Solution: count digits

examples/lists/count_digits.py

numbers = [1203, 1256, 312456, 98]

count = [0] * 10 # same as [0, 0, 0, 0, 0, 0, 0, 0, 0, 0]

for num in numbers:
    for char in str(num):
        count[int(char)] += 1

for d in range(0, 10):
    print("{}  {}".format(d, count[d]))

First we have to decide where are we going to store the counts. A 10 element long list seems to fit our requirements so if we have 3 0s and 2 8s we would have [3, 0, 0, 0, 0, 0, 0, 0, 2, 0].

We have a list of numbers.
We need a place to store the counters. For this we create a variable called counter which is a list of 10 0s. We are going to count the number of times the digit 3 appears in counters[3].
We iterate over the numbers so num is the current number. (e.g. 1203)
We would like to iterate over the digits in the current number now, but if we write for var in num we will get an error TypeError: 'int' object is not iterable because num is a number, but numbers are not iterables, so we we cannot iterate over them.
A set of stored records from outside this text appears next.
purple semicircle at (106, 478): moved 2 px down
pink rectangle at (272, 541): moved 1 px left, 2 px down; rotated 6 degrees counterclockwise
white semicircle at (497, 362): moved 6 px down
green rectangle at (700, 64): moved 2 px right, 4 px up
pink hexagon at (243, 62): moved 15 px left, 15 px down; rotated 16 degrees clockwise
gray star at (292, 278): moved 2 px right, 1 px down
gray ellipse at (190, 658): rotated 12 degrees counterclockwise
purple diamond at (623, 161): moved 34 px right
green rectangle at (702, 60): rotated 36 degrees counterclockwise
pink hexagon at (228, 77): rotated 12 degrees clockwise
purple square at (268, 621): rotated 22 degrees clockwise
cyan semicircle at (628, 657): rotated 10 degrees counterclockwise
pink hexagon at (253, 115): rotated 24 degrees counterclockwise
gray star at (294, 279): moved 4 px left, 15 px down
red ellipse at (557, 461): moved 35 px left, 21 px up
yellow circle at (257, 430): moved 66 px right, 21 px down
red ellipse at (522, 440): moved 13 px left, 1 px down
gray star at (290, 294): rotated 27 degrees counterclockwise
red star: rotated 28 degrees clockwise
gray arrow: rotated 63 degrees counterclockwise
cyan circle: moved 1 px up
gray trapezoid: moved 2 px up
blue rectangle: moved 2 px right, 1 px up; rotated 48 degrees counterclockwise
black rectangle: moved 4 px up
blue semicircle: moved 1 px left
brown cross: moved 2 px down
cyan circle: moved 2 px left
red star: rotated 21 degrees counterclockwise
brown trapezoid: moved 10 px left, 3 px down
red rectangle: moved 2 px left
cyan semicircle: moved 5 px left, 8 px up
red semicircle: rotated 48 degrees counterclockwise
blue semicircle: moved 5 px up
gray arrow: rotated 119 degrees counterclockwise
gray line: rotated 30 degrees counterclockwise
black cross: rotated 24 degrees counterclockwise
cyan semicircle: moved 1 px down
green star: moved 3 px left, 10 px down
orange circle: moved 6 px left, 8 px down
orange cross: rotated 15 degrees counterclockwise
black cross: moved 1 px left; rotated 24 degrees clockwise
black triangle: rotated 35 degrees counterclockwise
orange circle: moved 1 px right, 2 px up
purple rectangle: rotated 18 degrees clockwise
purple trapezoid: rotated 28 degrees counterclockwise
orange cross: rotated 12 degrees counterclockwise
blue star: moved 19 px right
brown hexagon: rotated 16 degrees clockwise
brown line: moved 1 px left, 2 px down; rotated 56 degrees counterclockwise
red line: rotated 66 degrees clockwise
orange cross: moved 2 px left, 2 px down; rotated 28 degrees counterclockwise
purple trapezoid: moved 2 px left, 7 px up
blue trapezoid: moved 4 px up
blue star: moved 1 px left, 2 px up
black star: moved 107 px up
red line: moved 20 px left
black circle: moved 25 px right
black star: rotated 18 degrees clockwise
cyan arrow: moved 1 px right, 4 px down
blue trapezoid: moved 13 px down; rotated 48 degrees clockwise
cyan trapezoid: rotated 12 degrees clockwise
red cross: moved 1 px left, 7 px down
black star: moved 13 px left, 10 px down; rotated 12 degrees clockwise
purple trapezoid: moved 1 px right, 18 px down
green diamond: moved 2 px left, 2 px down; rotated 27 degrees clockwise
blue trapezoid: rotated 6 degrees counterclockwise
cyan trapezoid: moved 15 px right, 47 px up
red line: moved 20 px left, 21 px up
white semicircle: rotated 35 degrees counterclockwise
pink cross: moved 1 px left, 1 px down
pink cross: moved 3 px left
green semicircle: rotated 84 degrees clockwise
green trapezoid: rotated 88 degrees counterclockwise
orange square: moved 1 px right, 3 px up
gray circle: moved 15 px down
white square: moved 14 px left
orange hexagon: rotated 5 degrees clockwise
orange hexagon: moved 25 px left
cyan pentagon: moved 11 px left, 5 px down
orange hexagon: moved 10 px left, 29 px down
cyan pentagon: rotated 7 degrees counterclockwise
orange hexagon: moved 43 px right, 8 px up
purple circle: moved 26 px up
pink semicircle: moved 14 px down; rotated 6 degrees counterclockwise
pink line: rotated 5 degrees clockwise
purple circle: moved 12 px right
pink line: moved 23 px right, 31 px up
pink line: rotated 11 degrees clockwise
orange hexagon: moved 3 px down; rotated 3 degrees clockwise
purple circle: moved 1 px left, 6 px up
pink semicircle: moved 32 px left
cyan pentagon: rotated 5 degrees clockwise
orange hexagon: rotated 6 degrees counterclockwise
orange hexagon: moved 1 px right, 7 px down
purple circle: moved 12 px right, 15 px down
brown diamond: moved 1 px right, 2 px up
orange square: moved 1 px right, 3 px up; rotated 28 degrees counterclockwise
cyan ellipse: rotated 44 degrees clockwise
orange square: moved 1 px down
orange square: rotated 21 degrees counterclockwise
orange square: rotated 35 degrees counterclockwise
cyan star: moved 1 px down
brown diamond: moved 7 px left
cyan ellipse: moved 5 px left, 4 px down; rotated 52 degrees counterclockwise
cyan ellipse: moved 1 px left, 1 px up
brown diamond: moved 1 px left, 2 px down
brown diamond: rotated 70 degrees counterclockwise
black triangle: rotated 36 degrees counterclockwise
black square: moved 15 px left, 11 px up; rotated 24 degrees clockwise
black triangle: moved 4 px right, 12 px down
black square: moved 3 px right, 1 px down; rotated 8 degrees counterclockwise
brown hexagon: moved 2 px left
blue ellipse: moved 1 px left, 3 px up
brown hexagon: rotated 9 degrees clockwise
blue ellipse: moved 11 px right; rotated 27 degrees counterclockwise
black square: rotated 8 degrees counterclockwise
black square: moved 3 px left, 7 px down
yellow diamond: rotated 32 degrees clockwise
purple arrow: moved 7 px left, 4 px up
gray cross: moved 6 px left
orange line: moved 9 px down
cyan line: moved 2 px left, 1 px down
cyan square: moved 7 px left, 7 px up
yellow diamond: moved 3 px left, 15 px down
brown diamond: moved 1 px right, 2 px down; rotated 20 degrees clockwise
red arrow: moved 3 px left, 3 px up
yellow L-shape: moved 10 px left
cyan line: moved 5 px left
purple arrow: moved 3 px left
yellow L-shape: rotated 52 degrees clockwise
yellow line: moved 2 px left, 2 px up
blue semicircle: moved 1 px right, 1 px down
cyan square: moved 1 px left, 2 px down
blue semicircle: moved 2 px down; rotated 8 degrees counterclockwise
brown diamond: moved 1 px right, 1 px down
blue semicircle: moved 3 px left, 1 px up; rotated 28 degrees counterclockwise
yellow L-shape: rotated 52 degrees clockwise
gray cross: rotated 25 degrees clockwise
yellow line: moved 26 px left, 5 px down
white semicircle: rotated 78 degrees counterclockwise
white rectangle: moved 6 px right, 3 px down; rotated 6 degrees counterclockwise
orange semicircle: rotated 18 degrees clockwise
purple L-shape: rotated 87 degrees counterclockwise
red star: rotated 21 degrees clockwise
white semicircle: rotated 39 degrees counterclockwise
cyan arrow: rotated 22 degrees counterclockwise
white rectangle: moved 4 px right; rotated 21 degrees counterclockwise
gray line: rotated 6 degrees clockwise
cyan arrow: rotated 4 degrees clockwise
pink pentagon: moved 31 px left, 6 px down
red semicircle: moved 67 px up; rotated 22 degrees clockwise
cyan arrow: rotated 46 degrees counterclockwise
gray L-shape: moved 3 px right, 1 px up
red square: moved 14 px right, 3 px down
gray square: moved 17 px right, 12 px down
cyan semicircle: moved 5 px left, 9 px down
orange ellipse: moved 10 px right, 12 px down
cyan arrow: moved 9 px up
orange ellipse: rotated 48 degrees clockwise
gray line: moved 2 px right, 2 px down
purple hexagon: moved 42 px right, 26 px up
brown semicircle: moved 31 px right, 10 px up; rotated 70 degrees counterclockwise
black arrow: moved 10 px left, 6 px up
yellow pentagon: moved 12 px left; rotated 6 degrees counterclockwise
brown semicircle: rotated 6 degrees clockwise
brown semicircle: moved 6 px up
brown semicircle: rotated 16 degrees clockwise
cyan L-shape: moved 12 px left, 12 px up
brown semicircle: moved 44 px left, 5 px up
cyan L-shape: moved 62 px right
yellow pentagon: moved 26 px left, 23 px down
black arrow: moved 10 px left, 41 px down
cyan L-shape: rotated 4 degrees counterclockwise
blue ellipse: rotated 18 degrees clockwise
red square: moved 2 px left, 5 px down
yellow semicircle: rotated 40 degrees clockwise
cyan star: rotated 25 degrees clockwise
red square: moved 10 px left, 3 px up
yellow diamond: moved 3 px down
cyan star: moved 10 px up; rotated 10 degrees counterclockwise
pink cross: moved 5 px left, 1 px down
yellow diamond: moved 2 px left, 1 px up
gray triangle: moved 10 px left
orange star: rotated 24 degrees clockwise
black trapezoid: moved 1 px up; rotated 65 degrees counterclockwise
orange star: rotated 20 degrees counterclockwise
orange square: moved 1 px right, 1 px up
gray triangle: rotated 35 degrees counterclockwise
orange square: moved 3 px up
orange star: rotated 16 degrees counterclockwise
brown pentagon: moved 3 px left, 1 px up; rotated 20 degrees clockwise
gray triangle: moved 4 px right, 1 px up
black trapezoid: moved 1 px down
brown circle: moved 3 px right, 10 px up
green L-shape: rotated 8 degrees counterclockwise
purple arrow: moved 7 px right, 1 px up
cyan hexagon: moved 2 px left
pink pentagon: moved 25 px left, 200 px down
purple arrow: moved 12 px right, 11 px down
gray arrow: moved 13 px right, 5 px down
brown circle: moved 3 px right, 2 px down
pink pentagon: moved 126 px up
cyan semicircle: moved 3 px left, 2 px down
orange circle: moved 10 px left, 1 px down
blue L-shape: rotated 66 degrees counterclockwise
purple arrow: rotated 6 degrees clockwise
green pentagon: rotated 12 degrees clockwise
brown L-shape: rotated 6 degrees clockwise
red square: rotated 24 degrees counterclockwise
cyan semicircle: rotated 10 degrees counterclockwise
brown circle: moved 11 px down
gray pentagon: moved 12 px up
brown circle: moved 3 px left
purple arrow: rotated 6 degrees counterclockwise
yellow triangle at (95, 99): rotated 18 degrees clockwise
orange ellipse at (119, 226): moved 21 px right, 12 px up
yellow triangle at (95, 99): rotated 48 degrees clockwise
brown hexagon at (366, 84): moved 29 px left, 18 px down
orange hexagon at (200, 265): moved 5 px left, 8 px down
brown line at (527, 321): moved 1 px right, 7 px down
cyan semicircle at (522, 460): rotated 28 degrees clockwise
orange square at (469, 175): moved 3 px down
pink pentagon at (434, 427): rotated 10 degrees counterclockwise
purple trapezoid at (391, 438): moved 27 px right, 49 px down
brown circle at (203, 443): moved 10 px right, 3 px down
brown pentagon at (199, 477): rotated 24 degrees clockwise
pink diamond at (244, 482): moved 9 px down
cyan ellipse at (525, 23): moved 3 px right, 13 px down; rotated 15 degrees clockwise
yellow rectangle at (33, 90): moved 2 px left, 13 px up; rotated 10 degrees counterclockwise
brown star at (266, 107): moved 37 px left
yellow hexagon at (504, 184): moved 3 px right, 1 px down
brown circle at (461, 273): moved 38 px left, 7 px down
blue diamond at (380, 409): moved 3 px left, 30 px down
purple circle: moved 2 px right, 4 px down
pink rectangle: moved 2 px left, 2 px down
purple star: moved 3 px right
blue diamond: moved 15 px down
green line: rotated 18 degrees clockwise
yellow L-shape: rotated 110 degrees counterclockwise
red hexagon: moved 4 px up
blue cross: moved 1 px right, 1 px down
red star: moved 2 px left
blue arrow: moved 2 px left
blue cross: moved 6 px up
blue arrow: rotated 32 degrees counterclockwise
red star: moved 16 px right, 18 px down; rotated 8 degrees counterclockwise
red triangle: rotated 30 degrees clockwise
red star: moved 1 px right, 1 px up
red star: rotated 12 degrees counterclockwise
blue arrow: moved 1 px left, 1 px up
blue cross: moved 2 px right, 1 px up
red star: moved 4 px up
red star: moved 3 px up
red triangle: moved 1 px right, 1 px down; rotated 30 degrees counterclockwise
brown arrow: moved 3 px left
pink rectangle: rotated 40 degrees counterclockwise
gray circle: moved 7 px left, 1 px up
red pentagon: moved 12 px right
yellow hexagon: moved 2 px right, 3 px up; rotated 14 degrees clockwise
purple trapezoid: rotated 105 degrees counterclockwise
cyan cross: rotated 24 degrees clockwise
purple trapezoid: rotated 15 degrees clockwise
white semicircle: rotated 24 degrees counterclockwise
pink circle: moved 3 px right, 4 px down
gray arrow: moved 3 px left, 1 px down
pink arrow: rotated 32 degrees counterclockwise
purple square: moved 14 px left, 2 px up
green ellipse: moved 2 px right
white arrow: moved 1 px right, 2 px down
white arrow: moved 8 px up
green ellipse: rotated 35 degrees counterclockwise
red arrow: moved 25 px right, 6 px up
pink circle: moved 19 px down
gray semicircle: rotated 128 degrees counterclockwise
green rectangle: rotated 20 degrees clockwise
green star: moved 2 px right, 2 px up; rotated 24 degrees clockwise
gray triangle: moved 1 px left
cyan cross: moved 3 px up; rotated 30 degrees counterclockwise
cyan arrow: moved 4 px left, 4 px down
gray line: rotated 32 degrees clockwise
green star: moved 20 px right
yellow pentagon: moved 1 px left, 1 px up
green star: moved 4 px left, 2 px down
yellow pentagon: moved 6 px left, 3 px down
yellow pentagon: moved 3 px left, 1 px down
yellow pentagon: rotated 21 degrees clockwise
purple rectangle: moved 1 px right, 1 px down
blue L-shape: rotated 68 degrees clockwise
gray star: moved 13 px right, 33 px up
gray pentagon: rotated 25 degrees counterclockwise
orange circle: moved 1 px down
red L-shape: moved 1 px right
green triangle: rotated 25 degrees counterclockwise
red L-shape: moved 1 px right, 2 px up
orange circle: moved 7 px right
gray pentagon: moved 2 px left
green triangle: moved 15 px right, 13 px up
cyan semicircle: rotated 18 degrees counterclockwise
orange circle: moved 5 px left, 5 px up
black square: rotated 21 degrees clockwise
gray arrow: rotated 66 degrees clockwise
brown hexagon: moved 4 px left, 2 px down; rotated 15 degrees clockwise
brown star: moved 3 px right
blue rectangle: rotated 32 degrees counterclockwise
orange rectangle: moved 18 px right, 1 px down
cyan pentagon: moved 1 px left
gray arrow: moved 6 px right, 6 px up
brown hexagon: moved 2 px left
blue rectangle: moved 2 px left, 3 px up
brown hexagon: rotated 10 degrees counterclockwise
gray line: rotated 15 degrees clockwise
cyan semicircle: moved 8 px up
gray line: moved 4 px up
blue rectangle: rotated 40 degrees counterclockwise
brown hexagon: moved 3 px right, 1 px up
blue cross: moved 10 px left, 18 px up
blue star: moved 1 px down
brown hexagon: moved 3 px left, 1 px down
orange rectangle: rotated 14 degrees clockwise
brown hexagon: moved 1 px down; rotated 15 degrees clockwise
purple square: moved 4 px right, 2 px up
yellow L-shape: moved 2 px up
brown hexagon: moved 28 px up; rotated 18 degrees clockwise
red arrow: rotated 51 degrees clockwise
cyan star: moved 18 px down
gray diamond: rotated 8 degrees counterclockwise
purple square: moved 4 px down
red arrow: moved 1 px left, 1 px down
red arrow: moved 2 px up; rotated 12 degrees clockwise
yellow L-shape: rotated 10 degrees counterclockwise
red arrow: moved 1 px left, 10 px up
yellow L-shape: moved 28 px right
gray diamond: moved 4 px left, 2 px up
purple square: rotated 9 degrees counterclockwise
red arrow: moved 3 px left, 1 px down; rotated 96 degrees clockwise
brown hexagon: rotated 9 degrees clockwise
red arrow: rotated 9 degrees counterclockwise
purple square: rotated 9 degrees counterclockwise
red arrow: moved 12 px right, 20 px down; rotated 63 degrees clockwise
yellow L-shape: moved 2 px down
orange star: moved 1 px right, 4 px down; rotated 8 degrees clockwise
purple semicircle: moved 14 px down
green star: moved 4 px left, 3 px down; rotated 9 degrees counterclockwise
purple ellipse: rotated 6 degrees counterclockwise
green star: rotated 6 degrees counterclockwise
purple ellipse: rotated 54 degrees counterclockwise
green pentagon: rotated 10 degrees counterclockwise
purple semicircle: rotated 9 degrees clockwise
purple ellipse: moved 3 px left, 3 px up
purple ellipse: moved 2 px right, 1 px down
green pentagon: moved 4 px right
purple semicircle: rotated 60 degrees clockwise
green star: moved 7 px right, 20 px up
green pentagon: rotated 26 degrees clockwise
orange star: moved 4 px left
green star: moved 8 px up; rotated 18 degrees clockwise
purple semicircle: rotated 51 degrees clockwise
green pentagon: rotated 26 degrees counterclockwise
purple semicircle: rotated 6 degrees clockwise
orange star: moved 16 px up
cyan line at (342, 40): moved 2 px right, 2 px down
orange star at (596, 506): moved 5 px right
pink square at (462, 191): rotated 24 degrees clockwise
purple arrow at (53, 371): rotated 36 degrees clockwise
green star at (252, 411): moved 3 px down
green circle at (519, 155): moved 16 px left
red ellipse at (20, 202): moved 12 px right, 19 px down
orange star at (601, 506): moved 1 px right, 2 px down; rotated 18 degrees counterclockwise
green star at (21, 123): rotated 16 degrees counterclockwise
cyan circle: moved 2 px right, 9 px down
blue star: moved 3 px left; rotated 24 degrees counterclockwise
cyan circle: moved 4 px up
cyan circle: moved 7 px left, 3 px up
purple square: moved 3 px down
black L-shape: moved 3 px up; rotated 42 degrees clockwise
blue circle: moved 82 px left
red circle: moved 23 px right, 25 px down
So we need to convert it to a string using str.
On each iteration char will be one character (which in or case we assume that will be a digit, but still stored as a string).
int(char) will convert the string to a number so for example "2" will be converted to 2.
count[int(char)] is going to be char[2] if char is "2". That's the location in the list where we count how many times the digit 2 appears in our numbers.
We increment it by one as we have just encountered a new copy of the given digit.
That finished the data collection.

The second for-loop iterates over all the "possible digits" that is from 0-9, prints out the digit and the counter in the respective place.